- **Fragmento extraído**:
····················

# De nada (respuesta a "Gracias")



## dianamgh

Por favor, alguien me puede decir cual es el equivalente en Italiano a la frase "de nada" que se usa como respuesta a "gracias"?

Muchas gracias,

Diana.


----------



## irene.acler

De nada = Di niente.
Como respuesta a "gracias" se puede también decir "di niente, figurati" o simplemente "figurati" (en lo coloquial, claro).


----------



## Shy1986

En italiano se puede decir (en respuesta a grazie):

1. Prego
2. Di niente (de nada)
3. Figurati

"Prego" es la màs usada


----------



## sabrinita85

dianamgh said:


> Por favor, alguien me puede decir cual es el equivalente en Italiano a la frase "de nada" que se usa como respuesta a "gracias"?
> 
> Muchas gracias,
> 
> Diana.



*Prego*
*Di nulla*
*Nulla*
*Di niente*
*Niente*
*Figurati*
*A te *(a ti)
*È stato un piacere *(ha sido un placer)
Como ya ha dicho alguien, "Prego" resulta la más utilizada.


----------



## Shy1986

"a te" non l'ho mai sentito. "di nulla, nulla, niente" sono un pò la stessa cosa.


----------



## sabrinita85

Shy1986 said:


> "a te" non l'ho mai sentito. "di nulla, nulla, niente" sono un pò la stessa cosa.


Mai sentito?
Strano 
Io l'ho sempre detto e sentito.

Sì, sono tutte la stessa cosa, la nostra amica avrà uno schemino completo 
Anzi, se ve ne viene qualcun'altra in mente, aggiungete.


----------



## Shy1986

Così almeno gli stranieri sapranno l'italiano meglio di noi eheh


----------



## dianamgh

MUCHAS GRACIAS A TODOS POR SUS RESPUESTAS!!!!
Saludos,
Diana.


----------



## Shy1986

Prego 

Saluti


----------



## brincola

¿Por qué Elianor me responde a la petición de que corrija mis errores, dándole yo las gracias anticipadas, con lo siguiente:?*

Comunque prego, di niente!

····················

- **Entradas**:
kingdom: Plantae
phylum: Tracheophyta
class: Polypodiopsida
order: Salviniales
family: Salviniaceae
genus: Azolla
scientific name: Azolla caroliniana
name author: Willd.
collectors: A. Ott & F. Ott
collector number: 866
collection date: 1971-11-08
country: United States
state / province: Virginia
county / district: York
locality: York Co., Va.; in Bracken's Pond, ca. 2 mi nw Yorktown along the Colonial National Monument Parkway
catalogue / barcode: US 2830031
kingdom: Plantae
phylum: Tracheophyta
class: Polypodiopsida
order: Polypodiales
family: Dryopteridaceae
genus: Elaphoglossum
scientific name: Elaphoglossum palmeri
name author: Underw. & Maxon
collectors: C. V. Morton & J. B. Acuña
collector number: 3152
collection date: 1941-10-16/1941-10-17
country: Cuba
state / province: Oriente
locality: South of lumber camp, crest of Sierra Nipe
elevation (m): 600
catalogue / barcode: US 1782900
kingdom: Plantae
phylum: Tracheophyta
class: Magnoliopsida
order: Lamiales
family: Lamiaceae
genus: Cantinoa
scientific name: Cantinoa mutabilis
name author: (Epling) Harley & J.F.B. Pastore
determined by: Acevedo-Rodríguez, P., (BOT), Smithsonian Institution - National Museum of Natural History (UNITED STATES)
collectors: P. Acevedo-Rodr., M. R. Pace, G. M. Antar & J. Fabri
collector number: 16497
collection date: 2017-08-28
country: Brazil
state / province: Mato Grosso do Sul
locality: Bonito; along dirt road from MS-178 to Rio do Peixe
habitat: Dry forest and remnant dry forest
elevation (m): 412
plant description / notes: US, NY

····················

- **Tareas**:
1. Copia literalmente la parte del fragmento que comienza en las palabras "De nada = Di" y termina tras las palabras "niente (de nada)".
2. Convierte en un CSV de dos columnas, campo y valor, solo las entradas que van desde la línea que contiene "locality: Bonito; along" hasta el final de las entradas, ambos extremos incluidos. Pon una fila por línea, con cada dato en un único campo entre comillas y los saltos de línea sustituidos por espacios.
El fragmento y las entradas proceden de fuentes distintas.

- **Soluciones**:
1.
De nada = Di niente.
Como respuesta a "gracias" se puede también decir "di niente, figurati" o simplemente "figurati" (en lo coloquial, claro).


----------



## Shy1986

En italiano se puede decir (en respuesta a grazie):

1. Prego
2. Di niente (de nada)

2.
campo,valor
"locality:","Bonito; along dirt road from MS-178 to Rio do Peixe"
"habitat:","Dry forest and remnant dry forest"
"elevation (m):","412"
"plant description / notes:","US, NY"